I'm using sklearn to train a decision tree classifier.
But there is a weird thing happened.
The accuracy returned by the decision tree's score function(0.88) is much higher than the cross_val_score
(around 0.84).
According to the document, the score function also calculates the mean accuracy.
Both of them are applied to the test dataset(87992 samples).
The cross-validation calculates on subsets, it makes sense if the result is slightly different, but now the difference is quite large.
from sklearn.tree import DecisionTreeClassifier
from sklearn.model_selection import cross_val_score
clf_tree = DecisionTreeClassifier()
clf_tree.fit(X_train, y_train)
print('Accuracy: %f' % clf_tree.score(X_test, y_test))
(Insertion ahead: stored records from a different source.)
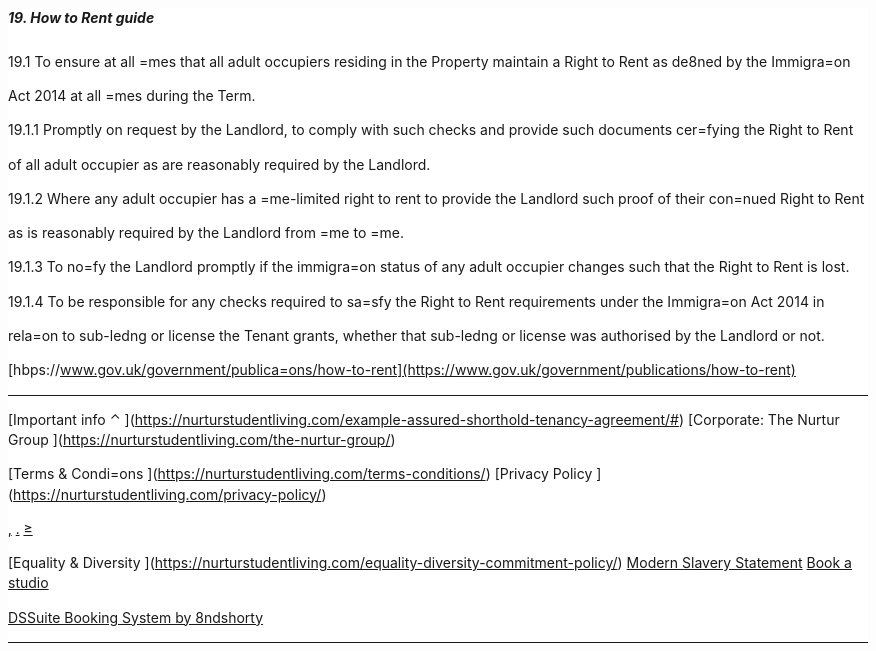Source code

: ##### 19. How to Rent guide

19.1 To ensure at all =mes that all adult occupiers residing in the Property maintain a Right to Rent as de8ned by the Immigra=on

Act 2014 at all =mes during the Term.

19.1.1 Promptly on request by the Landlord, to comply with such checks and provide such documents cer=fying the Right to Rent

of all adult occupier as are reasonably required by the Landlord.

19.1.2 Where any adult occupier has a =me-limited right to rent to provide the Landlord such proof of their con=nued Right to Rent

as is reasonably required by the Landlord from =me to =me.

19.1.3 To no=fy the Landlord promptly if the immigra=on status of any adult occupier changes such that the Right to Rent is lost.

19.1.4 To be responsible for any checks required to sa=sfy the Right to Rent requirements under the Immigra=on Act 2014 in

rela=on to sub-ledng or license the Tenant grants, whether that sub-ledng or license was authorised by the Landlord or not.

[hbps://www.gov.uk/government/publica=ons/how-to-rent](https://www.gov.uk/government/publications/how-to-rent)


-----

[Important info ⌃ \](https://nurturstudentliving.com/example-assured-shorthold-tenancy-agreement/#) [Corporate: The Nurtur Group \](https://nurturstudentliving.com/the-nurtur-group/)

[Terms & Condi=ons \](https://nurturstudentliving.com/terms-conditions/) [Privacy Policy \](https://nurturstudentliving.com/privacy-policy/)


[](https://www.facebook.com/NurturStudentLiving/) [](https://twitter.com/nurturstudent) [](https://www.instagram.com/nurturstudentliving/)


[Equality & Diversity \](https://nurturstudentliving.com/equality-diversity-commitment-policy/) [Modern Slavery Statement](https://nurturstudentliving.com/modern-slavery-statement/) [Book a studio](https://nurturstudentliving.com/book-a-studio/)

[DSSuite Booking System by 8ndshorty](mailto:dssuite@findshorty.com)


-----

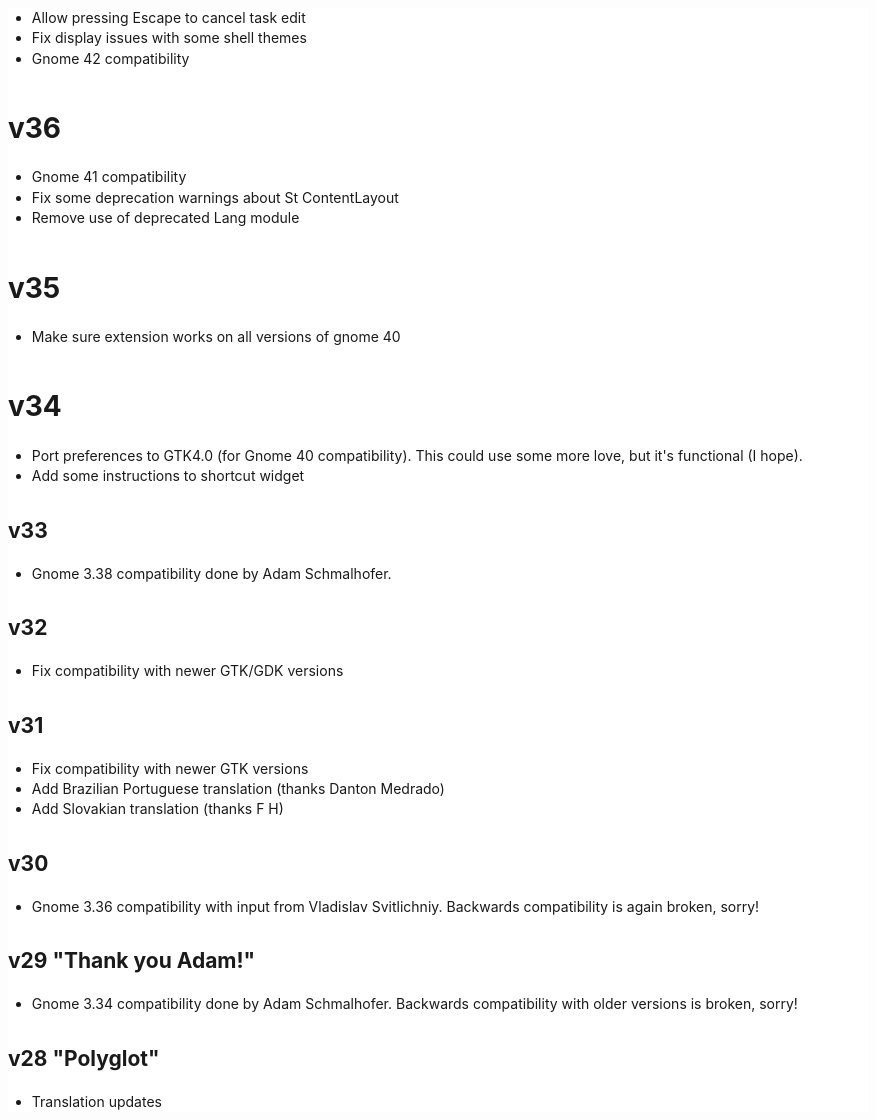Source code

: - Allow pressing Escape to cancel task edit
- Fix display issues with some shell themes
- Gnome 42 compatibility

# v36

- Gnome 41 compatibility
- Fix some deprecation warnings about St ContentLayout
- Remove use of deprecated Lang module

# v35

- Make sure extension works on all versions of gnome 40

# v34

- Port preferences to GTK4.0 (for Gnome 40 compatibility).
  This could use some more love, but it's functional (I hope).
- Add some instructions to shortcut widget

## v33

- Gnome 3.38 compatibility done by Adam Schmalhofer.

## v32

- Fix compatibility with newer GTK/GDK versions

## v31

- Fix compatibility with newer GTK versions
- Add Brazilian Portuguese translation (thanks Danton Medrado)
- Add Slovakian translation (thanks F H)

## v30

- Gnome 3.36 compatibility with input from Vladislav Svitlichniy. Backwards compatibility is again broken, sorry!

## v29 "Thank you Adam!"

- Gnome 3.34 compatibility done by Adam Schmalhofer. Backwards compatibility with older versions is broken, sorry!

## v28 "Polyglot"

- Translation updates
print((cross_val_score(clf_tree, X_test, y_test, cv=10, scoring='accuracy')))
print(classification_report(clf_tree.predict(X_test), y_test))
Output:
Accuracy: 0.881262
[0.84022727 0.83875 0.843164 0.84020911 0.84714172 0.83929992 0.83873167 0.8422548 0.84089101 0.84111831]
precision recall f1-score support
0 0.89 0.88 0.88 44426
1 0.88 0.89 0.88 43566
micro avg 0.88 0.88 0.88 87992
macro avg 0.88 0.88 0.88 87992
weighted avg 0.88 0.88 0.88 87992
What's really going on here? Thanks for any advice.